Modi to seek long term funds for India’s $1 trillion infrastructure development plan

Modi to seek long term funds for India's $1 trillion infrastructure development plan Washington: PM Narendra Modi is expected to seek longterm funds for India’s $1 trillion infrastructure development plans when he meets President Barack Obama and some of the world’s top financiers and investors including Goldman Sachs, GE, IBM and Boeing, and private equity firms such as Blackrock and KKR.
Modi is likely to present a starkly different picture of India on his maiden visit to the United States as prime minister than his predecessor Manmohan Singh did a year ago, officials said. Instead of lamenting about India’s decrepit infrastructure, Modi is likely to talk about his comprehensive plans to spruce up the poor infrastructure and logistics that investors consider among the biggest deterrents for setting up shop in the country.
This is a critical but unstated element of the PM’s invitation to the world to ‘Make in India’, unveiled before he left for his five-day visit to the US on Thursday, for manufacturing in India will be no good if the final product takes weeks to leave the country’s shores for global markets.

According to top government officials, the PM’s tough taskmaster approach has already managed to significantly change the outlook for most infrastructure sectors after three years of sluggish growth under the previous UPA government. These improvements have significantly taken place without any surge in investments from domestic private sector infrastructure players, most of whom are cash-strapped and struggling with legacy investments, officials said.

Take the highways sector, for instance, which had virtually ground to a halt with private investors abandoning projects and walking away in recent years. Taking a tough call to halt all public-private partnerships till private investors have repaired their balance sheets, the Moiled NDA government has managed to award contracts to build 1,860 km of new highways in the first five months of this year – almost 60% of the road length for which the UPA awarded contracts in all of 2013-14. Moreover, during this period 1,512 km or more than a third of new highways constructed in the entire previous fiscal were completed.

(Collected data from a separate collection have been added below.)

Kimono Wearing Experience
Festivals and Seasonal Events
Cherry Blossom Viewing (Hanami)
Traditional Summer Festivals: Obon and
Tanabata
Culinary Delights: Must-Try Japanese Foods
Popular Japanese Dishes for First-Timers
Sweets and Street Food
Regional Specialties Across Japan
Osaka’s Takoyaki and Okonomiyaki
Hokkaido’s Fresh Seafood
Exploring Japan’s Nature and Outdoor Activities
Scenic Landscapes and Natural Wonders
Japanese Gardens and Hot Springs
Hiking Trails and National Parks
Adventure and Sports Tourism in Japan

India produced 221 million tonnes of coal in the first five months of the current fiscal, or about 39% of the 566 million tonnes achieved in the entire last fiscal. Port projects worth Rs 4,200 crore have been awarded under the new government while five ongoing projects have been completed, boosting India’s export-import capacity for goods by over 30 mtpa.

In what would mark a major breakthrough for moving goods faster, the government is set to commence operations in a part of the Eastern Dedicated Freight Corridor between Mughalsarai and Sonnagar by March 2015.

By March 2015, about 1,500 new telecom towers will be operational and mobile connectivity extended to remote parts that are currently off the telecom grid such as uncovered villages in Himalayan states and districts affected by Left-wing extremism.